Summary: is the Streaming API inconsistent with its encodings, everything in UTF-8 but places in latin-1?
A few weeks ago, I started a project in which I need the Streaming API of Twitter. I searched for a good Python wrapper, I am currently using https://github.com/sixohsix/twitter
I’m using the Streaming API via these Twitter Tools, and I noticed after a fairly random time (sometimes after ten minutes, sometimes after forty), my program wouldn’t receive anymore tweets from the iterator. I have been doing a little investigation to find out why, and I think it is because of the encoding used.
The code tries to UTF-8 decode the buffer, which should be fine, as the text of tweets is in UTF-8 according to Twitters API. But: I ran into a field, ‘places’, which contained ‘attributes’, which on its turn had a ‘street_name’. That’s where the UTF-8 encoding broke: it appeared to be encoded in latin-1.
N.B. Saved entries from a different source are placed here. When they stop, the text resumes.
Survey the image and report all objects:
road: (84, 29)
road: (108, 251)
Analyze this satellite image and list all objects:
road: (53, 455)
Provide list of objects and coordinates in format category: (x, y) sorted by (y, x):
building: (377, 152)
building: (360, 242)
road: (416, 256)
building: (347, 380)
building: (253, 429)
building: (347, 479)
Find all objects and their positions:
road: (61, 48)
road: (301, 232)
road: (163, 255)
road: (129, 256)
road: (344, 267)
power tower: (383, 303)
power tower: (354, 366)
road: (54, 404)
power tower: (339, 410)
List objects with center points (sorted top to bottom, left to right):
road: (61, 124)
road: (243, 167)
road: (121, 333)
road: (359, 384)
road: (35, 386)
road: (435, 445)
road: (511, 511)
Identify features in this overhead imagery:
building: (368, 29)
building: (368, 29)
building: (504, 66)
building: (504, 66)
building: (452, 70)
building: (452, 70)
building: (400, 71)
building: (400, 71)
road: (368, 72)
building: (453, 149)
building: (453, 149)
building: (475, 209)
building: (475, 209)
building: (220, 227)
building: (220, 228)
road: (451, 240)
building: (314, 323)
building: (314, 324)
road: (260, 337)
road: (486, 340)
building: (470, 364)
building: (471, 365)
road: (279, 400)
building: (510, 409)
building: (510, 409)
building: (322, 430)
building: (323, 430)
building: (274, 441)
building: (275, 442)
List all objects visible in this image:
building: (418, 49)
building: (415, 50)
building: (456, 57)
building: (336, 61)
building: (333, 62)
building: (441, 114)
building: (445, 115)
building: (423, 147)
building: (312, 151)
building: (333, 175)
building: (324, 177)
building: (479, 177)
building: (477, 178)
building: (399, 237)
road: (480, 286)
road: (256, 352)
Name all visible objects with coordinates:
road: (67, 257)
A VERY dirty fix which appears to work, even though I have no idea why, is replacing the ‘utf-8’ decoding by ‘latin-1’ encoding. This parses most of the characters well, even more exotic ones like a heart (u+2665) or smiley (U+1F60C) appear correctly, but there’s also a bit of & lt;3 and such.
I don’t know where the error is: am I doing something wrong, or is the Streaming API inconsistent with its encoding?